PONOROGO – Memasuki bulan Muharram atau lebih dikenal 1 Suro merupakan momen yang sakral bagi sebagian masyarakat di Pulau Jawa. Mereka percaya, masuknya bulan Suro merupakan waktu yang tepat untuk introspeksi diri dan mengucap syukur kepada Tuhan yang maha kuasa atas limpahan rejeki yang telah diberikannya.
Masyarakat Kabupaten Ponorogo mempunyai salah satu tradisi paling meriah ketika akan memasuki bulan Muharram, yaitu Grebeg Suro. Grebeg Suro sendiri secara harfiah berarti keramaian saat memasuki atau pergantian tahun hijriyah dalam penanggalan Islam.
Terdapat 33 rangkaian acara yang digelar oleh pemerintah Bumi Reog dalam menyemarakkan Grebeg Suro 2018, diantaranya Festival Nasional Reog Ponorogo, Festival Reog Mini, Kirab Budaya, Bedol Pusaka, Pameran Pusaka dan masih banyak lainnya.
Puncak acara Grebeg Suro digelar secara meriah yang menampilakan ratusan penari reog Ponorogo pada malam 1 Suro atau Senin (10/9/2018).
Selain kemeriahan puncak acara Grebeg Suro di Alun-Alun Ponorogo, kemeriahan juga dirasakan oleh masyarakat di sekitar Telaga Ngebel, Ponorogo.
Terletak 30 km dari pusat kota Ponorogo, di telaga ngebel ini juga diselenggarakan Tirakatan, Berdoa, Pagelaran Wayang dan diakhiri dengan kirab 1000 obor berkeliling telaga menanamkan potongan kaki kambing pada ke-empat penjuru telaga dan melarung atau menghanyutkan kepala kambing ke tengah-tengah telaga.
Acara tersebut merupakan tradisi unik masyarakat sekitar yang sudah ada sejak ratusan tahun lalu guna meminta keselamatan dan rejeki kepada yang maha kuasa.
Pada siang hari, tepat pada 1 Muharram, Selasa (11/9/2018) digelar tradisi Larungan “Buceng Porak” atau gunungan hasl bumi ke tengah telaga.
Larungan Telaga Ngebel merupakan ritual atau tradisi yang dilakukan oleh masyarakat di sekitar Telaga Ngebel sebagai tanda bersih desa. Bagi masyarakat sekitar, larungan lebih dimaknai dengan rasa syukur kepada Tuhan Yang Maha Esa dan tidak bertentangan dengan agama yang dianut oleh masyarakat sekitar.
Sebelum di larung, gunungan hasil bumi ini didoakan dan diarak mengelilingi Telaga Ngebel yang dipimpin langsung oleh Bupati Ponorogo, Ipong Muchlissoni, dan para sesepuh desa.

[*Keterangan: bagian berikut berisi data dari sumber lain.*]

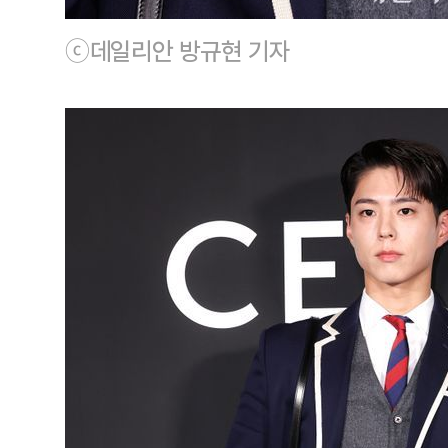
ⓒ데일리안 방규현 기자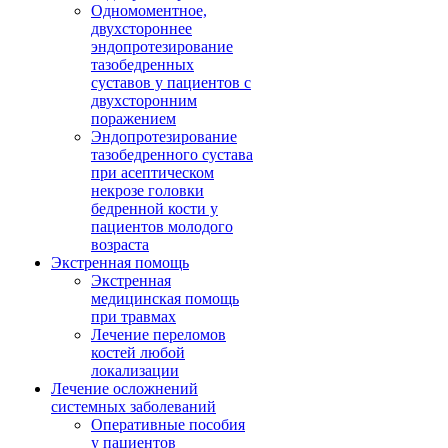
Одномоментное,
двухстороннее
эндопротезирование
тазобедренных
суставов у пациентов с
двухсторонним
поражением
Эндопротезирование
тазобедренного сустава
при асептическом
некрозе головки
бедренной кости у
пациентов молодого
возраста
Экстренная помощь
Экстренная
медицинская помощь
при травмах
Лечение переломов
костей любой
локализации
Лечение осложнений
системных заболеваний
Оперативные пособия
у пациентов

“Selain ucapan syukur kepada yang maha kuasa, Larungan ini juga simbol, membuang atau melarutkan semua hal yang tidak baik selama setahun, untuk menyambut tahun baru yang lebih baik,” ujar Bupati Ponorogo.
Setelah diarak mengelilingi telaga, acara ini diakhiri dengan pelarungan gunungan hasil bumi menuju ketengah telaga menggunakan perahu yang tersedia. Pelarungan ke tengah danau merupakan tantangan tersendiri bagi para panitia untuk menjaga gunungan tetap tegak tanpa tenggelam.
“Larungan Telaga Ngebel ini berdasarkan legenda asal muasal Telaga Ngebel. Tradisi ini bisa menjadi modal untuk memperkuat sektor pariwisata di kabupaten Ponorogo,” jelas Ipong.
Antusiasme masyarakat Ponorogo menyaksikan tradisi Larungan Telaga Ngebel ini begitu luar biasa. Terbukti dengan begitu padat dan penuhnya para penonton di pinggiran telaga menyaksikan tahapan prosesi larungan ini dari awal sampai akhir.
Tak sedikit pula masyarakat yang memperebutkan gunungan yang sudah di larung di tengah danau dengan berenang atau pun menggunakan perahu untuk mendapatkan berbagai macam hasil bumi.
Mereka percaya dengan mendapatkan salah satu hasil bumi di gunungan tersebut, rejeki mereka di tahun baru ini akan semakin berlimpah. Tetapi hal ini merupakan hal yang sangat berbahaya, karena gunungan tersebut dilarung di tengah danau dan rawan akan kapal terbalik maupun kejadian tenggelam.